"Got your lesson, Smith?" said Ward.

"No, not all of it. I fear I'm like the men that toiled all night and took nothing. I've been studying hours and hours on one passage here, but somehow I can't get it."

"Which is it?" said Ward cordially. "Perhaps I can give you a lift."

"If you only would, Ward," said Big Smith eagerly, as he opened the book at the difficult passage.

Ward translated the passage, and when he had finished, Big Smith said: "I don't understand how it is, Ward, that you can do these things and I can't. My brain is larger than yours," and Big Smith removed his hat and thoughtfully stroked his hair as he spoke. "Now I've always heard that the size of a man's head was the measure of his ability, and I know my hat is two sizes larger than yours, Ward. And yet you could read that place and I couldn't," he added ruefully. "How do you account for it, Ward?"
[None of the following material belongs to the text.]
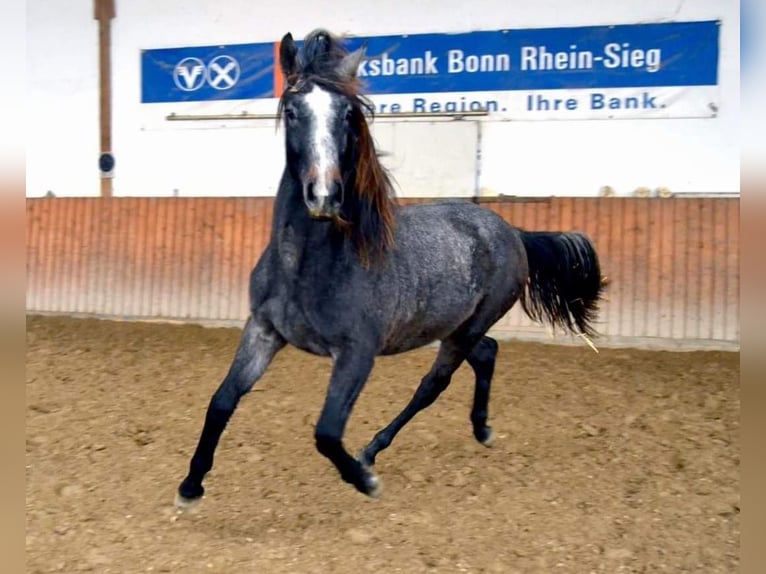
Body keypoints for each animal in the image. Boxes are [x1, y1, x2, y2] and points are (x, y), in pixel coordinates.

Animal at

"Quality, not quantity," said Ward with a laugh, who was light-hearted in the consciousness of having helped another, a comparatively new experience for him.

The consequences of that act made Ward afterward somewhat dubious as to the real benefits he had bestowed on his classmate. Almost every evening Big Smith obtained permission from Mr. Blake to go up to Ward's room, and for a long time he would remain there and listen to Ward as he translated the difficult passages for him.

At last his presence during the study hour became a burden. "Big Smith is an unmitigated nuisance," Henry declared. The boys posted great notices on their door which bore such alarming headlines as "Smallpox within," "This is my busy day," "No one admitted except on business," "Danger," and other similar mild and suggestive devices. But Big Smith calmly ignored them all, and every night when the study hour was about half done would appear, and with his unmoved and benign countenance ask for the aid which Ward never refused him now.

At last Henry declared it could be borne no longer, and as Ward knew how hard the work was for his chum and how Big Smith's interruptions confused him, he uttered no protest when Henry boldly told the intruder one night that if he wanted help he must come for it out of study hours.

"But I don't ask you for help, Henry," replied Big Smith in apparent surprise.